Segment Open

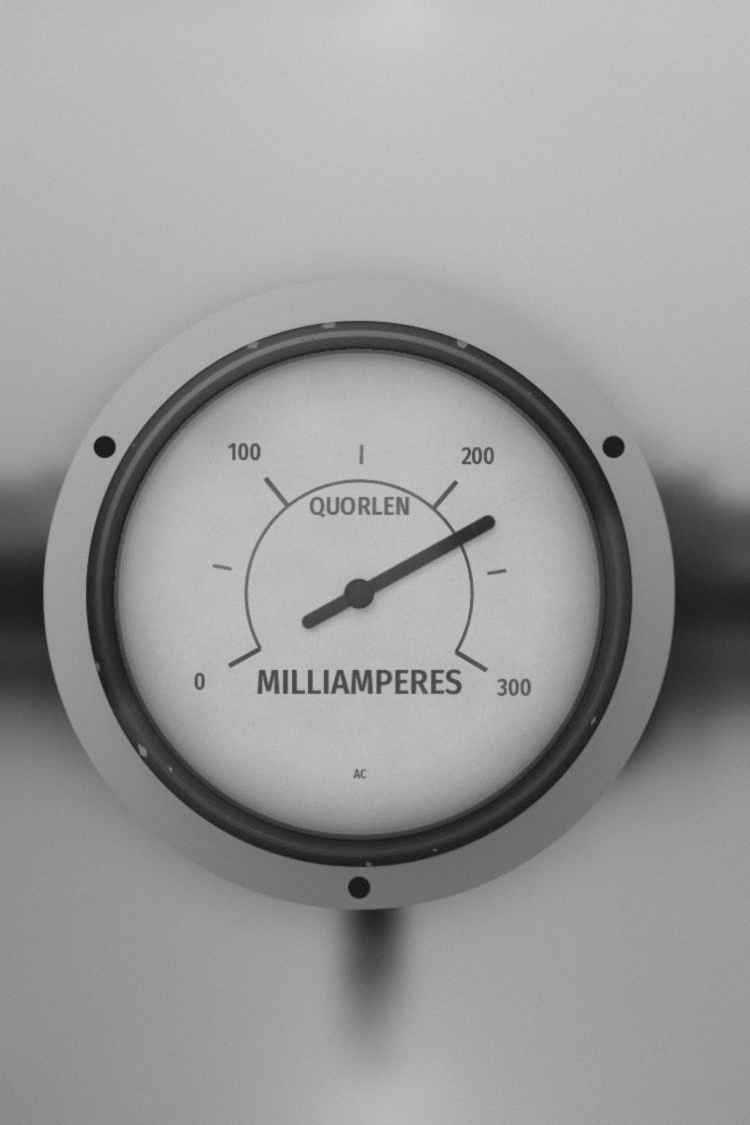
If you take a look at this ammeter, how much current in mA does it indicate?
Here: 225 mA
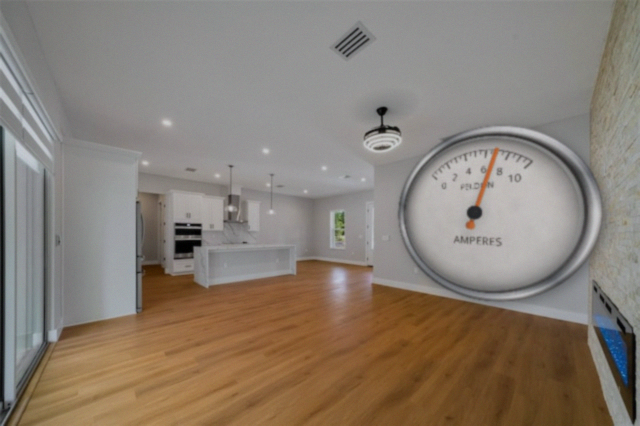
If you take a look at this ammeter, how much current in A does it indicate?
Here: 7 A
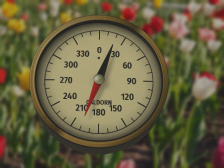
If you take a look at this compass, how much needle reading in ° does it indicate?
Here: 200 °
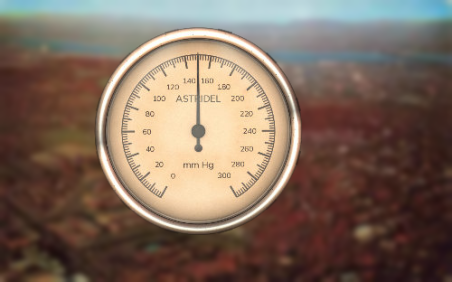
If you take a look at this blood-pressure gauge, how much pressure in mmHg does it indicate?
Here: 150 mmHg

Segment Closed

### The task
Copy the text of every record above word for word, leaving out the pictures.

### Final answer
If you take a look at this ammeter, how much current in mA does it indicate?
Here: 225 mA
If you take a look at this ammeter, how much current in A does it indicate?
Here: 7 A
If you take a look at this compass, how much needle reading in ° does it indicate?
Here: 200 °
If you take a look at this blood-pressure gauge, how much pressure in mmHg does it indicate?
Here: 150 mmHg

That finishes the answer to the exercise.